Ce contrôle devra être réalisé par un « organisme tiers indépendant » accrédité par le COFRAC ou tout autre organisme équivalent, partie à l’accord de reconnaissance multilatéral établi par la coordination européenne des organismes d’accréditation. C’est l’organe en charge de la gestion qui devra le désigner. Directeurs généraux, PDG, présidents ou encore gérants auront donc la main sur la nomination de celui-ci et devront le choisir avec soin, spécialement au regard des éventuels coûts que cela peut engendrer pour l’entreprise, tant financier qu’en terme de communication interne ou externe.

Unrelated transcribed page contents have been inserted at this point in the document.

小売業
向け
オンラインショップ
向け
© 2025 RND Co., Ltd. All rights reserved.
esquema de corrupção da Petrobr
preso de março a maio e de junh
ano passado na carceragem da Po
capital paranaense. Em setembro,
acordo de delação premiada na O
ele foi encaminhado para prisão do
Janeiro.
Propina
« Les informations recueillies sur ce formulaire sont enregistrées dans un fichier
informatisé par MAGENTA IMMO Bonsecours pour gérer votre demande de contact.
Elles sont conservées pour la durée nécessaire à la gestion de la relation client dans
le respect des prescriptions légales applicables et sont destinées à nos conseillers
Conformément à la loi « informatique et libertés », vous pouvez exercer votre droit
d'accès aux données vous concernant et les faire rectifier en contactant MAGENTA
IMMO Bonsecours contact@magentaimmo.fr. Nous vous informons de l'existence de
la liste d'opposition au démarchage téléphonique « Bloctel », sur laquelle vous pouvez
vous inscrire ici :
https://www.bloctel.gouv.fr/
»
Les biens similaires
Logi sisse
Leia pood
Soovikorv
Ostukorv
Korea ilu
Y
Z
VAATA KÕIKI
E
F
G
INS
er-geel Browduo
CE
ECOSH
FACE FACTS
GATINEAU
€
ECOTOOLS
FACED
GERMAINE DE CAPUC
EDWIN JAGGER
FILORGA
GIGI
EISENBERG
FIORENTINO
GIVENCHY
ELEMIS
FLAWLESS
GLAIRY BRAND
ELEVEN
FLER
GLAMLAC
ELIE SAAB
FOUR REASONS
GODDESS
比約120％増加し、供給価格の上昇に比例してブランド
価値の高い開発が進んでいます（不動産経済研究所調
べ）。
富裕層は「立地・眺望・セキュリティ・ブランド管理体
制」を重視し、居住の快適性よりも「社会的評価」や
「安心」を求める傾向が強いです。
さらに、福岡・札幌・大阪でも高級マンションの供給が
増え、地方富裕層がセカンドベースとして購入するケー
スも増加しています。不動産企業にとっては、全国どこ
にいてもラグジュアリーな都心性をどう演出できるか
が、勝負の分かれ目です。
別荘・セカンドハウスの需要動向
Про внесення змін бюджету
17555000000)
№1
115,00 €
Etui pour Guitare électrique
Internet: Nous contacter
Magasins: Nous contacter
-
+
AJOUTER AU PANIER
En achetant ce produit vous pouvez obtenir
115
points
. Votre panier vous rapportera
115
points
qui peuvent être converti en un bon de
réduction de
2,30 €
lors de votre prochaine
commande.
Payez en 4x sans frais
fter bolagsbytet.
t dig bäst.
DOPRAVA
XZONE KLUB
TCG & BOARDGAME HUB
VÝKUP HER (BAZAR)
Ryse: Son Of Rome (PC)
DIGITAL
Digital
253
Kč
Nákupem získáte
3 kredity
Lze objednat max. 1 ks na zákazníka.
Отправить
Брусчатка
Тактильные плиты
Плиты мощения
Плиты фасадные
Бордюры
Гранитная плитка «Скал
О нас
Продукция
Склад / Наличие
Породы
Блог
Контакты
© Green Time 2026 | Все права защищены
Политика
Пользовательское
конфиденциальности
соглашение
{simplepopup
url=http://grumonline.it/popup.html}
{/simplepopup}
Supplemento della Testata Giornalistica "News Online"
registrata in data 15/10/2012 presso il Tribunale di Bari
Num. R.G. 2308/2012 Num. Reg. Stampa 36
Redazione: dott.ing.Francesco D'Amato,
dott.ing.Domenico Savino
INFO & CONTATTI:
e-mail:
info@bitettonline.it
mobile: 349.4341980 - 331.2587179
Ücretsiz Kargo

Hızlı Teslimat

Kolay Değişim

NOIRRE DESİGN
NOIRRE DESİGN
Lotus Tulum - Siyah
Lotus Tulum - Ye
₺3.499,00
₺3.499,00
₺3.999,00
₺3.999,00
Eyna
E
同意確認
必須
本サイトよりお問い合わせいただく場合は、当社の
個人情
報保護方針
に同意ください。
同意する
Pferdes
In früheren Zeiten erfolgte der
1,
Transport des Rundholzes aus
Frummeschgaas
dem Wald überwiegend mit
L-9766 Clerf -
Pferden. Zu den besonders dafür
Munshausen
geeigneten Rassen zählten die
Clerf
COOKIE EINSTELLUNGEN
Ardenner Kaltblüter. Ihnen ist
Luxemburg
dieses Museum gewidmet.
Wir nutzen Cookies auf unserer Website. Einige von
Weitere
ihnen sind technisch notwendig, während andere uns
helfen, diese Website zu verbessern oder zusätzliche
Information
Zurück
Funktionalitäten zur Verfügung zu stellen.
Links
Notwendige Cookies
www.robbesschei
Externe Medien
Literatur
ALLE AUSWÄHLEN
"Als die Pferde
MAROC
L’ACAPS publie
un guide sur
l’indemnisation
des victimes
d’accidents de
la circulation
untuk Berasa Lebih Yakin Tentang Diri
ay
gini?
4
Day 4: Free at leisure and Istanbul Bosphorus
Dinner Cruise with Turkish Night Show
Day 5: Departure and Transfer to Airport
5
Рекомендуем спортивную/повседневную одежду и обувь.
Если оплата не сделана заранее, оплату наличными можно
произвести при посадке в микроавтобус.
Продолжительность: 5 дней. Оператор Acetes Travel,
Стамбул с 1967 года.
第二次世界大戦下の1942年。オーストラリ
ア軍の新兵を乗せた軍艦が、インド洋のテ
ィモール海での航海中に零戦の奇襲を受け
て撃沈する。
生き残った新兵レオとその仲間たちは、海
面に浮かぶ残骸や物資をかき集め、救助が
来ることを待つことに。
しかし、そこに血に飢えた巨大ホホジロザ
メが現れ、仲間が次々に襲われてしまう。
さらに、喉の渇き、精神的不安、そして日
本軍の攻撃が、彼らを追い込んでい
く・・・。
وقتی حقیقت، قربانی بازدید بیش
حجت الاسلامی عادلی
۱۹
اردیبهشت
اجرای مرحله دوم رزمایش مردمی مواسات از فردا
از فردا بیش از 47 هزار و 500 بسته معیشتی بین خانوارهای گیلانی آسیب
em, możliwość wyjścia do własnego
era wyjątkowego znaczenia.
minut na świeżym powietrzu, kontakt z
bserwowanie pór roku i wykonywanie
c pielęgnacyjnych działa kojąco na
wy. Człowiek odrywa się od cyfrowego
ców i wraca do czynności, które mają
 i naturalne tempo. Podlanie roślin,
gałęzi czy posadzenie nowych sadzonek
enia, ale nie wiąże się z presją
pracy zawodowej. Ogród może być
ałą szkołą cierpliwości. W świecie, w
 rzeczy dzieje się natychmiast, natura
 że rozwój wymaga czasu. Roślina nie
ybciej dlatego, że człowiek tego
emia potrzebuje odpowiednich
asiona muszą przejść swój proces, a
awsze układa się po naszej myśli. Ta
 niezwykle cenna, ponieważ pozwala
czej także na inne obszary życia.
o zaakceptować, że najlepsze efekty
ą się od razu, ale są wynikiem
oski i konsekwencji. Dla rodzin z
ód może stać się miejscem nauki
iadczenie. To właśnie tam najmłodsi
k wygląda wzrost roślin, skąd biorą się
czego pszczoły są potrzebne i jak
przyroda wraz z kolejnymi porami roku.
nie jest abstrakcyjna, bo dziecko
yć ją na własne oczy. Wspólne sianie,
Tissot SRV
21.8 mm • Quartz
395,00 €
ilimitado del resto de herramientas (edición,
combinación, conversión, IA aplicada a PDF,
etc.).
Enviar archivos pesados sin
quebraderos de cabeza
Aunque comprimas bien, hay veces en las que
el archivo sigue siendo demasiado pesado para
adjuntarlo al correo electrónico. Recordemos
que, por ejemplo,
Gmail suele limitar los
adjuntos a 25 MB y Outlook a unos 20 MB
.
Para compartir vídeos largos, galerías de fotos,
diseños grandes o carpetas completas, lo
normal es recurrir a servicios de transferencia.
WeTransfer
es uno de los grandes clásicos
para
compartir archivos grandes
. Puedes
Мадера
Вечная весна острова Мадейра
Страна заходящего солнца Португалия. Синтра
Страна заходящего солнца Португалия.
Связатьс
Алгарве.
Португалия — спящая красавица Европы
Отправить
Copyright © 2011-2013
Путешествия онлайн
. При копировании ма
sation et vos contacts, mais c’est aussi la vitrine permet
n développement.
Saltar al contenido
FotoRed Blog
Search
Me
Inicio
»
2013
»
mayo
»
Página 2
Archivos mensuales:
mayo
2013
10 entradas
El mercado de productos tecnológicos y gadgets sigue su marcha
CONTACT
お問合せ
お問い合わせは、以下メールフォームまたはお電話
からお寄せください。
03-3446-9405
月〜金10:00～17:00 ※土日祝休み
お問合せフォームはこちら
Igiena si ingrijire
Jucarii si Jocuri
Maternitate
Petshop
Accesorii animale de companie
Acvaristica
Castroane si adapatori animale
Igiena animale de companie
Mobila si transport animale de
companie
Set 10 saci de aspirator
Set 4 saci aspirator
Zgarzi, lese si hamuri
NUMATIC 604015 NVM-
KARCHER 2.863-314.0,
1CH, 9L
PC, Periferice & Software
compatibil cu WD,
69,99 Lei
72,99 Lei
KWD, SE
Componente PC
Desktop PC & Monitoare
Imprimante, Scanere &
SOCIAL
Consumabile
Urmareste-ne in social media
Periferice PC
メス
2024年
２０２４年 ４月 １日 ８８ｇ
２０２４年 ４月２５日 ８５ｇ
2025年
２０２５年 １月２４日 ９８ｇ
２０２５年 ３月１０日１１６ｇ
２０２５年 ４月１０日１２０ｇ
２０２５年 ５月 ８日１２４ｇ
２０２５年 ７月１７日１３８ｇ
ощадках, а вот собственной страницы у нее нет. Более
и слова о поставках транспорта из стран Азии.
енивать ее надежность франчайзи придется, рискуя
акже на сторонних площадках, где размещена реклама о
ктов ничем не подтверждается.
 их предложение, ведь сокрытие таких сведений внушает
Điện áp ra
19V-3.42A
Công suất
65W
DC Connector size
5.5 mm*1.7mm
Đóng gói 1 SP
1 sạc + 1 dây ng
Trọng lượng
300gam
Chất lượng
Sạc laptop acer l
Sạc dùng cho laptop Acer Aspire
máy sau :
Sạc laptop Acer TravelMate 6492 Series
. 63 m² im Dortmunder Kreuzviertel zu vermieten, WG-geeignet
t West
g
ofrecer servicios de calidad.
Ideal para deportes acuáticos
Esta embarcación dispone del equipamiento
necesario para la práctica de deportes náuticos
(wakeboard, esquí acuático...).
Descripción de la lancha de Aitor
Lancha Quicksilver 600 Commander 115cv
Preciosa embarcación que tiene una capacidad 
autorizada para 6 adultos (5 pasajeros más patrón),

Du point de vue de la durée, la mission de cet organisme s’étend par défaut sur une durée de six exercices. S’agissant d’une disposition supplétive, il est envisageable de l’étendre ou de la raccourcir pour mieux l’accorder aux cycles de la vie de l’entreprise qui y aura recours. Ce mandant n’est renouvelable qu’une fois pour une durée maximale de douze exercices, disposition cette fois-ci impérative du décret.

Tous les deux ans, l’organisme procède à un contrôle des objectifs que s’est assignée la société et rend un rapport à cet effet qui sera publié sur le site internet de la société le cas échéant. Classiquement, ce rapport est joint au rapport annuel de gestion pour que les associés en débattent lors de leur assemblée ou équivalent annuel dans les SAS. Il est précisé que le premier rapport sera établi au bout de 18 mois au plus tard pour les sociétés de plus de cinquante salariés et 24 mois au plus tard pour les sociétés moins importantes en effectifs. Le législateur, conscient de la logistique que cela engendre, a souhaité distinguer selon la taille de l’entité concernée.

Savoureuse ironie, alors que la loi PACTE a entendu réduire le périmètre du recours aux commissaires aux comptes, le décret s’inspire clairement des dispositions applicables à ces derniers pour réaliser leurs missions. Commissaires aux comptes et autres professions du droit auraient d’ailleurs tout intérêt à s’emparer de la question en sollicitant les agréments nécessaires auprès du COFRAC afin d’intégrer un marché promis à un fort développement.

Il est ainsi expressément renvoyé à l’article L.822-11-3 du Code de commerce s’agissant de la prévention des conflits d’intérêts susceptibles de toucher l’organisme tiers indépendant. Or, cet article régit les conflits d’intérêts applicables à la profession de commissaire aux comptes et les principes de solution fixés par celui-ci ont vocation à être transposés tels quels à ces entités : liens familiaux ou capitalistiques seront donc à surveiller de près.

De même, les durées de mission prévues sont celles qui étaient prévues pour les commissaires aux comptes et les formules employées sur la possibilité de procéder à toute vérification sur place estimées utiles sont très proches dans leur esprit. Néanmoins, une limite s’impose d’emblée : ils ne pourront accéder aux éventuels filiales de la société contrôlée qu’avec leur accord, ce qui, en pratique permettra de limiter le périmètre de leurs contrôles. A terme, il n’est pas impossible de penser que le législateur viendra amender ce dispositif en prévoyant l’équivalent du délit d’entrave aux missions de contrôle du commissaire aux comptes.
Le dispositif des sociétés à mission est enfin complet, il est temps maintenant pour les professions règlementées de s’approprier celui-ci afin d’étoffer leur gamme de services et de suivre cette lame de fond qu’est la RSE.